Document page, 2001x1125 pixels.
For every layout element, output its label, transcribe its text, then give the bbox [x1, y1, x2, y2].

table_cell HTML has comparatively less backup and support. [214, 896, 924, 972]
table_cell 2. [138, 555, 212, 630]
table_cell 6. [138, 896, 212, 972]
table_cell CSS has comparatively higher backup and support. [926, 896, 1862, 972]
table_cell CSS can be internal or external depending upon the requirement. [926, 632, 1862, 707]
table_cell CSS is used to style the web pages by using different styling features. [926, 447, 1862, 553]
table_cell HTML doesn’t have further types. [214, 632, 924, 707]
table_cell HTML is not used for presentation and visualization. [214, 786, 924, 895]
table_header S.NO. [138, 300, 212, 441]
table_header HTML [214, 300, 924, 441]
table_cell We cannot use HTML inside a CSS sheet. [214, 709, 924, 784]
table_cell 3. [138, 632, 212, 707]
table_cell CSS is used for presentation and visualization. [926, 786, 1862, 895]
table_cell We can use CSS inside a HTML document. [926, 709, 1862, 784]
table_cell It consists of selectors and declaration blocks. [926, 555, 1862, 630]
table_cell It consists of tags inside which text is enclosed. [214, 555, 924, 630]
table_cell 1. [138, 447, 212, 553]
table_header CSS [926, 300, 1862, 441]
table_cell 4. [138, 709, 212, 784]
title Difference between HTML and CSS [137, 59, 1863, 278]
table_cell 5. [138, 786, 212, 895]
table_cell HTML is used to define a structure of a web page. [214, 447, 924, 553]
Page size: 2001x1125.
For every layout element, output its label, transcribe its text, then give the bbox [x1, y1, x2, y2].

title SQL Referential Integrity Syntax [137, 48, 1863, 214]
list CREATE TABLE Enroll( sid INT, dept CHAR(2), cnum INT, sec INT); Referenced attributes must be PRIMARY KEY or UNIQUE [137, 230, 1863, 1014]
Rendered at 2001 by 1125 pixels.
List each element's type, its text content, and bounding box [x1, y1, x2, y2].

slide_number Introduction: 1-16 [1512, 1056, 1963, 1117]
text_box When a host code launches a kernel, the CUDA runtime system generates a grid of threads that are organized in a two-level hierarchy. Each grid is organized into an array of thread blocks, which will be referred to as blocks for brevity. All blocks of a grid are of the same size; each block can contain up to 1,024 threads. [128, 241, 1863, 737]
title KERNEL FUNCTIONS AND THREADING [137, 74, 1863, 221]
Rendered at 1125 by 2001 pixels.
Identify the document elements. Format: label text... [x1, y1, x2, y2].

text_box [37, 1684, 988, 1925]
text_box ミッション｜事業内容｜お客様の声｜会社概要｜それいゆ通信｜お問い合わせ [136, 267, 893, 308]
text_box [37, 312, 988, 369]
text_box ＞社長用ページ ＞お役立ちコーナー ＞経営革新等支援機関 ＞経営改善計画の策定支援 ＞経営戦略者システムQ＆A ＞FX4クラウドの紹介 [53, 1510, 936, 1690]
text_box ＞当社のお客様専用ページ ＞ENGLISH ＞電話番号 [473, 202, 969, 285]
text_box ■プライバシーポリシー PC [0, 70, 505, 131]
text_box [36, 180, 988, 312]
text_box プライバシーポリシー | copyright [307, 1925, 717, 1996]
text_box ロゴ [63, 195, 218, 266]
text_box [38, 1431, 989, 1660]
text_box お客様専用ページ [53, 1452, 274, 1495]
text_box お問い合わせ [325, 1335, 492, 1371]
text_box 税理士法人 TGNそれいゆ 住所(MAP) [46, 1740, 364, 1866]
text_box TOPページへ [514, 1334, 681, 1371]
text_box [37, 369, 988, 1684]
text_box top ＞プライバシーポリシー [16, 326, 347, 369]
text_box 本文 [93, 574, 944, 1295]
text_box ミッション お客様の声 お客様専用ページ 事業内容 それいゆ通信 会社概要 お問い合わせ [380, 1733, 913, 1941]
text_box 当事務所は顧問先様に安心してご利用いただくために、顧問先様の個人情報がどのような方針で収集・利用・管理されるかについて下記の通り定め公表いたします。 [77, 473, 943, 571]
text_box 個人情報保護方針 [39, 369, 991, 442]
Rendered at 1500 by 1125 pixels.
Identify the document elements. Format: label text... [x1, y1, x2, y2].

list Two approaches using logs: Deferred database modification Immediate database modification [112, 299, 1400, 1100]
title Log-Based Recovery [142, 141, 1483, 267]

......

Would you set down all of the entries again, word for word?

WRITTEN REPLY:
Document page, 2001x1125 pixels.
For every layout element, output its label, transcribe its text, then give the bbox [x1, y1, x2, y2].

table_cell HTML has comparatively less backup and support. [214, 896, 924, 972]
table_cell 2. [138, 555, 212, 630]
table_cell 6. [138, 896, 212, 972]
table_cell CSS has comparatively higher backup and support. [926, 896, 1862, 972]
table_cell CSS can be internal or external depending upon the requirement. [926, 632, 1862, 707]
table_cell CSS is used to style the web pages by using different styling features. [926, 447, 1862, 553]
table_cell HTML doesn’t have further types. [214, 632, 924, 707]
table_cell HTML is not used for presentation and visualization. [214, 786, 924, 895]
table_header S.NO. [138, 300, 212, 441]
table_header HTML [214, 300, 924, 441]
table_cell We cannot use HTML inside a CSS sheet. [214, 709, 924, 784]
table_cell 3. [138, 632, 212, 707]
table_cell CSS is used for presentation and visualization. [926, 786, 1862, 895]
table_cell We can use CSS inside a HTML document. [926, 709, 1862, 784]
table_cell It consists of selectors and declaration blocks. [926, 555, 1862, 630]
table_cell It consists of tags inside which text is enclosed. [214, 555, 924, 630]
table_cell 1. [138, 447, 212, 553]
table_header CSS [926, 300, 1862, 441]
table_cell 4. [138, 709, 212, 784]
title Difference between HTML and CSS [137, 59, 1863, 278]
table_cell 5. [138, 786, 212, 895]
table_cell HTML is used to define a structure of a web page. [214, 447, 924, 553]
Page size: 2001x1125.
For every layout element, output its label, transcribe its text, then give the bbox [x1, y1, x2, y2].

title SQL Referential Integrity Syntax [137, 48, 1863, 214]
list CREATE TABLE Enroll( sid INT, dept CHAR(2), cnum INT, sec INT); Referenced attributes must be PRIMARY KEY or UNIQUE [137, 230, 1863, 1014]
Rendered at 2001 by 1125 pixels.
List each element's type, its text content, and bounding box [x1, y1, x2, y2].

slide_number Introduction: 1-16 [1512, 1056, 1963, 1117]
text_box When a host code launches a kernel, the CUDA runtime system generates a grid of threads that are organized in a two-level hierarchy. Each grid is organized into an array of thread blocks, which will be referred to as blocks for brevity. All blocks of a grid are of the same size; each block can contain up to 1,024 threads. [128, 241, 1863, 737]
title KERNEL FUNCTIONS AND THREADING [137, 74, 1863, 221]
Rendered at 1125 by 2001 pixels.
Identify the document elements. Format: label text... [x1, y1, x2, y2].

text_box [37, 1684, 988, 1925]
text_box ミッション｜事業内容｜お客様の声｜会社概要｜それいゆ通信｜お問い合わせ [136, 267, 893, 308]
text_box [37, 312, 988, 369]
text_box ＞社長用ページ ＞お役立ちコーナー ＞経営革新等支援機関 ＞経営改善計画の策定支援 ＞経営戦略者システムQ＆A ＞FX4クラウドの紹介 [53, 1510, 936, 1690]
text_box ＞当社のお客様専用ページ ＞ENGLISH ＞電話番号 [473, 202, 969, 285]
text_box ■プライバシーポリシー PC [0, 70, 505, 131]
text_box [36, 180, 988, 312]
text_box プライバシーポリシー | copyright [307, 1925, 717, 1996]
text_box ロゴ [63, 195, 218, 266]
text_box [38, 1431, 989, 1660]
text_box お客様専用ページ [53, 1452, 274, 1495]
text_box お問い合わせ [325, 1335, 492, 1371]
text_box 税理士法人 TGNそれいゆ 住所(MAP) [46, 1740, 364, 1866]
text_box TOPページへ [514, 1334, 681, 1371]
text_box [37, 369, 988, 1684]
text_box top ＞プライバシーポリシー [16, 326, 347, 369]
text_box 本文 [93, 574, 944, 1295]
text_box ミッション お客様の声 お客様専用ページ 事業内容 それいゆ通信 会社概要 お問い合わせ [380, 1733, 913, 1941]
text_box 当事務所は顧問先様に安心してご利用いただくために、顧問先様の個人情報がどのような方針で収集・利用・管理されるかについて下記の通り定め公表いたします。 [77, 473, 943, 571]
text_box 個人情報保護方針 [39, 369, 991, 442]
Rendered at 1500 by 1125 pixels.
Identify the document elements. Format: label text... [x1, y1, x2, y2].

list Two approaches using logs: Deferred database modification Immediate database modification [112, 299, 1400, 1100]
title Log-Based Recovery [142, 141, 1483, 267]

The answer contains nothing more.